As the Reformation gathered momentum, the more radical leaders of the Church were looking for more thorough changes. In 1578 Andrew Melville was appointed Moderator of the General Assembly, which in that year
decided that no more bishops should be appointed. Melville was keenly in favour of introducing what came to be known as the presbyterian form of Church government, in which decisions were made by tiers of representative courts, rather than by bishops appointed by the crown.

He was strongly opposed in this by James VI, who was anxious to retain bishops since he regarded presbyterianism as cutting across his own right to rule. In 1584 the decision taken six years earlier to abolish bishops was overturned by the so-called ‘Black Acts’, and for many years there was a slightly uneasy co-existence of the two systems.

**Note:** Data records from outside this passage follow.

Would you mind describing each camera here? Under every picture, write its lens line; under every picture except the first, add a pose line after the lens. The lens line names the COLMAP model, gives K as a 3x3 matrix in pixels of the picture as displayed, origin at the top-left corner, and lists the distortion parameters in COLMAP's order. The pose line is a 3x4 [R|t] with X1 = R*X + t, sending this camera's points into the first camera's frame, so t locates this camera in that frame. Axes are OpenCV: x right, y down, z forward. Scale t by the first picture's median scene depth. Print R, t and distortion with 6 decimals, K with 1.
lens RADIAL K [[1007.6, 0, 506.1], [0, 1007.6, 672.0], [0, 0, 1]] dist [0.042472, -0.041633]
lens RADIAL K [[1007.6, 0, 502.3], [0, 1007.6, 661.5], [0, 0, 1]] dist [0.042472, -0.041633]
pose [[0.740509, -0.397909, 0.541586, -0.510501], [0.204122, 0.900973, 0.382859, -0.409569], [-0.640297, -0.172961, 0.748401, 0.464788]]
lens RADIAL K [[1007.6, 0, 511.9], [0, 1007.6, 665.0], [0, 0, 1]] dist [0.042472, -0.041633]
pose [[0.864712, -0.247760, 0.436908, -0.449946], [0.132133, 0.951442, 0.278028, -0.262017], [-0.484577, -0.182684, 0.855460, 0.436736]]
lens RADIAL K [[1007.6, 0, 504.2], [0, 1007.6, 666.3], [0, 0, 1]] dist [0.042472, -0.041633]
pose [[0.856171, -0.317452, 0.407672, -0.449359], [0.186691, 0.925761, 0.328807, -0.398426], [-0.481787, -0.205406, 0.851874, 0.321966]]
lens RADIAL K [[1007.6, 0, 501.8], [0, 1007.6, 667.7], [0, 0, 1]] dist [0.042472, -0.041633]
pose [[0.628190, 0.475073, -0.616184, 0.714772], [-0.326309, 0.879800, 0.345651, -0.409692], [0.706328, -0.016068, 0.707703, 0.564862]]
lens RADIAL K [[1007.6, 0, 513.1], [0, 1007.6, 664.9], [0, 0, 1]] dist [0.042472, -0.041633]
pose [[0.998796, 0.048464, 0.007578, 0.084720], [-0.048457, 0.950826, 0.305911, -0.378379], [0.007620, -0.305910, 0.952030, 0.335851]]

Despite the differences of view between James VI and the more pro-reformist members of his Church, the king was sufficiently tactful in his dealings to prevent the development of a complete breach. This was not true of his son, Charles I, however. Although planning of a new service book had been under consideration for about twenty years, it was the way in which Charles introduced the new Scottish Prayer Book in 1637 that led to the signing of the National Covenant. In the following year the Assembly held in Glasgow abolished the order of bishops and reintroduced presbyterian government of the Church. The Solemn League and Covenant followed in 1643, linked with a military agreement with the English parliamentary forces.

Yet for all their opposition to Charles I’s actions in introducing what were seen as Anglican forms of worship, most Scots were profoundly shocked when he was executed in 1649. In 1651 his son was crowned Charles II in Scotland, at Scone, but was soon afterwards forced to take refuge on the continent. After he was restored to his throne in 1660 bishops were re-introduced, although the forms of worship were to be little different from what they had been since 1638.

The situation might well have continued if the Scottish bishops had shown keener support for William of Orange when he supplanted James VII and II in 1688. Instead they chose loyalty to the Stewart dynasty. As a result, in 1689 they were finally ousted from the established Church in Scotland, and in 1690 presbyterianism was re-introduced.